*Artigo publicado originalmente na revista Ciência Hoje, edição 284.
A partir de meados do século 20, o processo de urbanização brasileiro adquiriu consistência e se tornou hegemônico no contexto de ocupação demográfica do território nacional.
Em sua primeira motivação, ele expressa o desejo pela vida urbana, isto é, pela possibilidade de interação social que a cidade proporciona.“Por que desejas a cidade?”, perguntou arquiteto-antropólogo Carlos Nelson Ferreira dos Santos (1943-1989) ao urbanizar uma favela, nos anos 1960. “Pelo movimento”, respondeu o emigrante nordestino, recém-chegado ao Rio de Janeiro. A resposta surpreendeu, pois se esperaria algo mais objetivo, como encontrar emprego, ou estudar, ou porque seus amigos também emigraram.
A troca de experiências, o encontro da diversidade, o ‘movimento’, essa é a base da vida urbana. As outras respostas são a racionalização daquela escolha. Contudo, as cidades têm experimentado uma mudança qualitativa que alcança o próprio cerne.
A urbanização acelerada, fruto da Revolução Industrial, imprimiu às cidades europeias um crescimento desestruturador. As teorias arquitetônicas então formuladas, buscando combater a desigualdade intolerável que se estabelecia, idealizaram propostas de produção industrializada da habitação e cidades perfeitamente programadas. Ao homem-tipo, a arquitetura respondeu com a cidade-tipo. Habitar, trabalhar, divertir, circular– cada função em seu lugar. Tudo previsto, tudo resolvido, todos felizes.

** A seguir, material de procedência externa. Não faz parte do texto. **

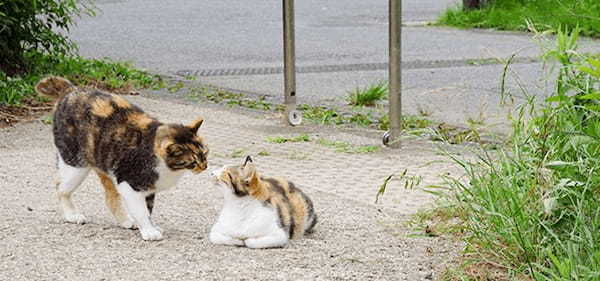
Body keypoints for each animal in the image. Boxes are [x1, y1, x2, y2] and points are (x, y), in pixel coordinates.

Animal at [35, 75, 209, 240]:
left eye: (205, 153)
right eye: (194, 161)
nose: (204, 166)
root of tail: (71, 90)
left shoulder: (148, 187)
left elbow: (148, 209)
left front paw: (150, 226)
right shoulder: (130, 184)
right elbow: (141, 211)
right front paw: (149, 231)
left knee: (110, 197)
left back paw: (126, 220)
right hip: (75, 164)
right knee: (60, 186)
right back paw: (72, 215)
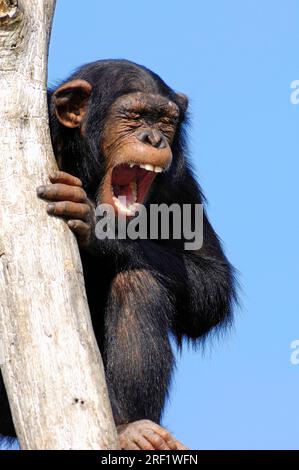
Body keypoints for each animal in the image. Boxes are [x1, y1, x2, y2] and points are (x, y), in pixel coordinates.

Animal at [0, 60, 236, 450]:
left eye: (165, 120)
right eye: (135, 116)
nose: (154, 139)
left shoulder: (180, 178)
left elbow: (212, 281)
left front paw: (99, 227)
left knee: (138, 283)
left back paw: (129, 427)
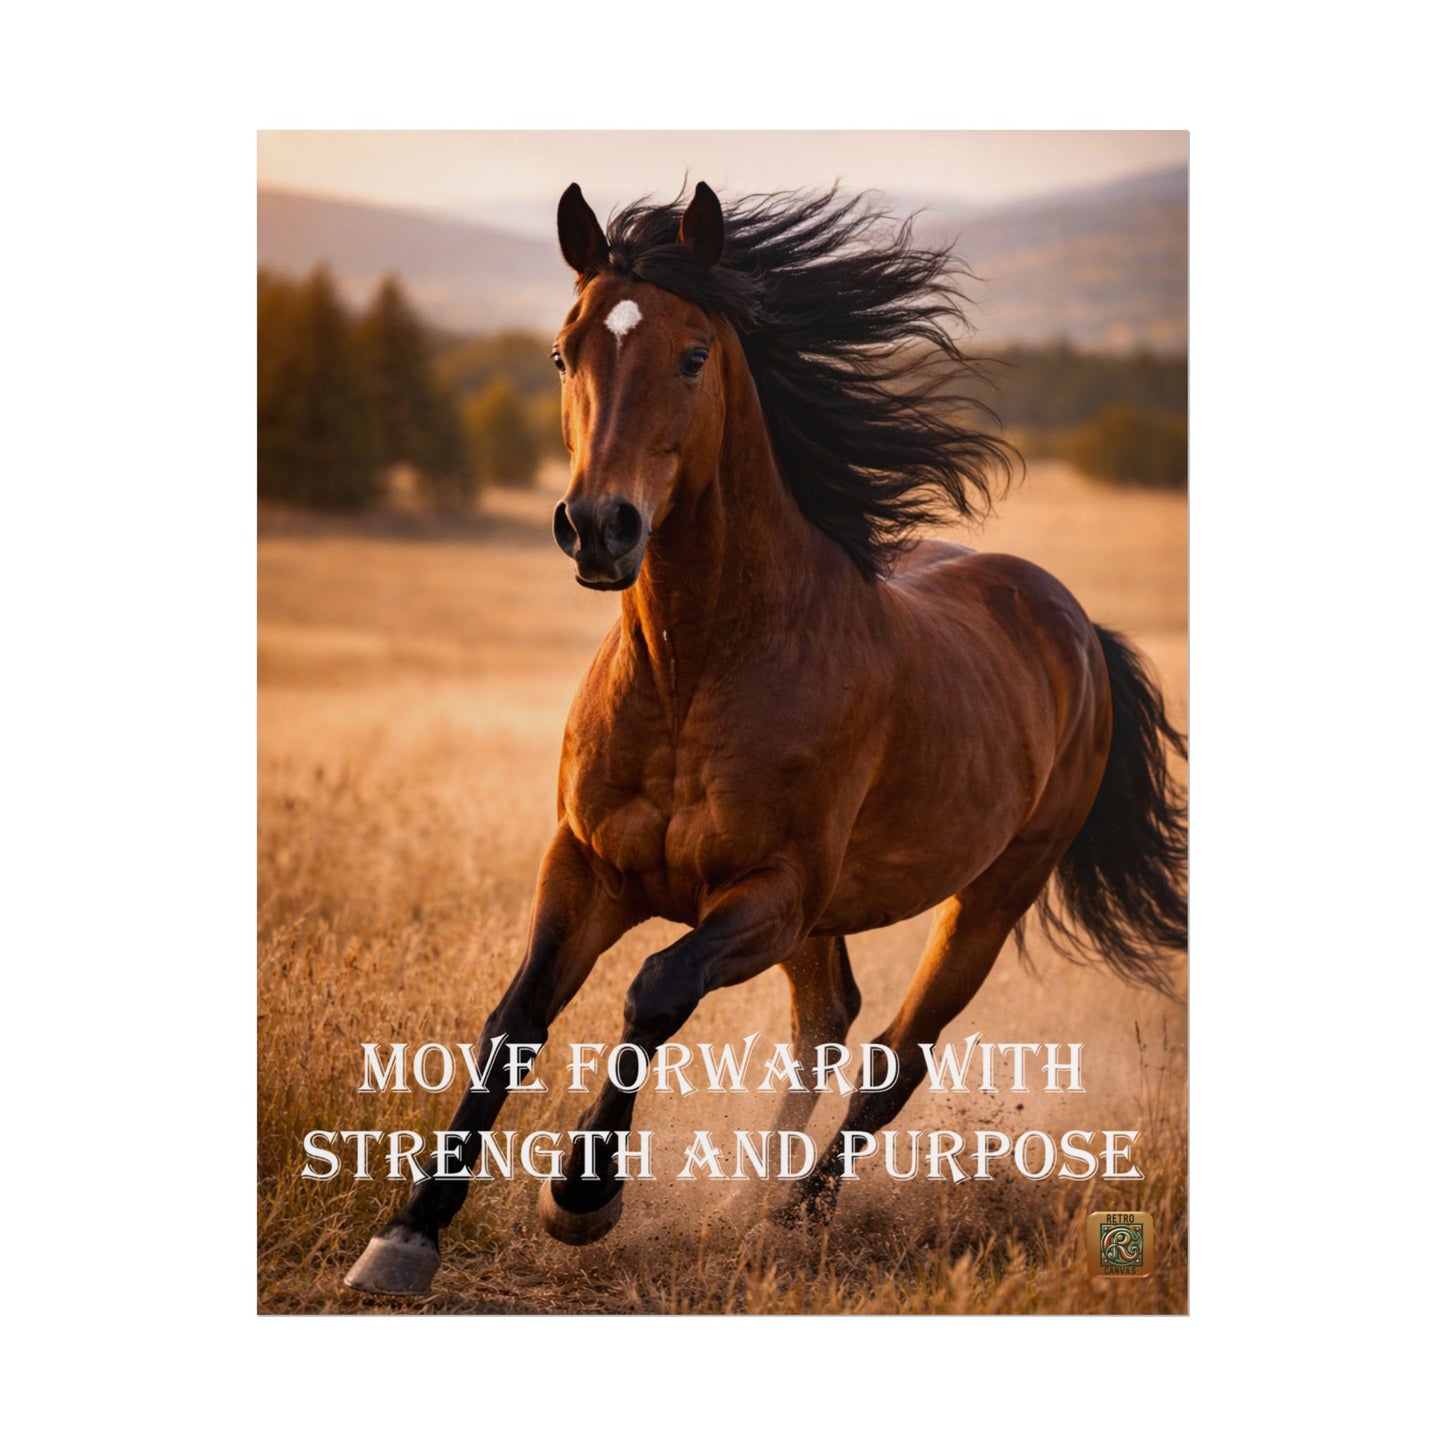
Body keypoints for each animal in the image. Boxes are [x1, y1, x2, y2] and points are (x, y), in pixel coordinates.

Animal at [344, 181, 1187, 1296]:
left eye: (694, 354)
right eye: (564, 353)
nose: (598, 527)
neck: (694, 671)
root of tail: (1074, 625)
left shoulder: (767, 897)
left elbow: (654, 990)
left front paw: (582, 1194)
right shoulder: (586, 866)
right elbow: (513, 1020)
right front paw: (407, 1232)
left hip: (992, 891)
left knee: (894, 1051)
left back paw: (793, 1213)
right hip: (830, 915)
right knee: (826, 1021)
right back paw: (749, 1202)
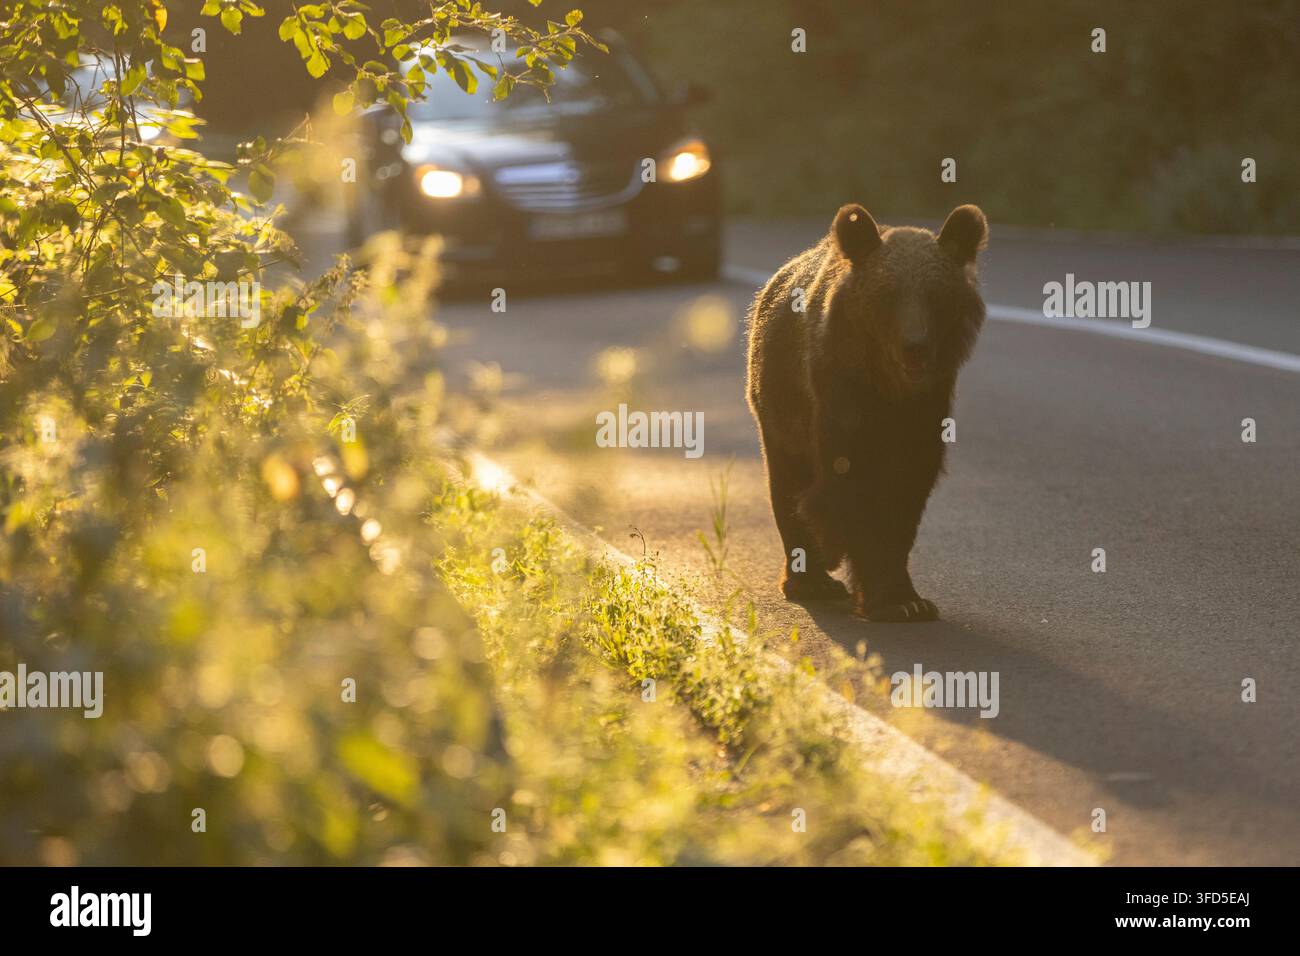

Nessa cidade da igualdade, o espaço parao encontro das diferenças não faria o menor sentido. Ao contrário, a expressão urbanística deveria contemplar os valores do homogêneo. Essa idealização do início do século 20 influiu poderosamente no sistema urbano brasileiro, desenvolvido após os anos 1950. Brasília é o exemplo mais que perfeito.
Mas, as respostas modernistas seriam consistentemente contestadas já nas décadas seguintes. Um livro essencial foi Morte e vida das grandes cidades, lançado em 1961 pela norte-americana Jane Jacobs (1916-2006), a que se seguiram estudos do austríaco Christopher Alexander, do norte-americano Robert Venturi, do italiano Aldo Rossi (1931-1997) e de tantos outros.
É justamente nesse período, de expansão do sistema urbano brasileiro, que nossas cidades reiteram os conceitos já sob contestação. O privilégio ao transporte sobre pneus (ônibus e automóveis) é um de seus esteios. Somam-se a ele, fortemente correlacionados, o estímulo ao aumento da área ocupada pela cidade e à baixa densidade. Nesse modelo, destacam-se os subúrbios monofuncionais, pobres de vida urbana, mesmo quando encapsulados nos condomínios de alta renda. O comércio de rua, animador do espaço público, é tragado pelos shopping centers.
Novas cidades ou expansões das existentes seguem esse padrão. É o caso de Palmas, capital do Tocantins, ou da Barra da Tijuca, no Rio de Janeiro. Trechos tradicionais das cidades são rendidos ao trânsito pesado, de ônibus displicentes e ruidosos, em um mar de automóveis. Avenidas outrora bonitas, bem dimensionadas, com escala agradável, transformam-se em meros corredores de tráfego. Como não reconhecer essa situação em nossas cidades?
Agora, quando entra em cena o tema da sustentabilidade, quando nos preocupa o mundo que iremos legar aos nossos filhos, não há como desconhecer que o mundo urbano vive momento crucial. As expansões exageradas não apenas são predatórias do ambiente natural, como, ao promover o isolamentoentre funções e entre estratos sociais, desqualificam a vida urbana. O espaço público perde vitalidade. Mal mantido, poluído, descaracterizado, enfraquece-se a identidade coletiva nele representada. Enfraquece-se a cidade como lugar da política.
Cidades mágicas são aquelas que nos encantam no trivial de sua vida urbana, lembradas pelo poder de suas ruas. É o “movimento”, diria o emigrante. É essa possibilidade da interação social, da troca entre os diferentes, da diversidade, que se coloca como a qualidade essencial das cidades, que precisamos defender.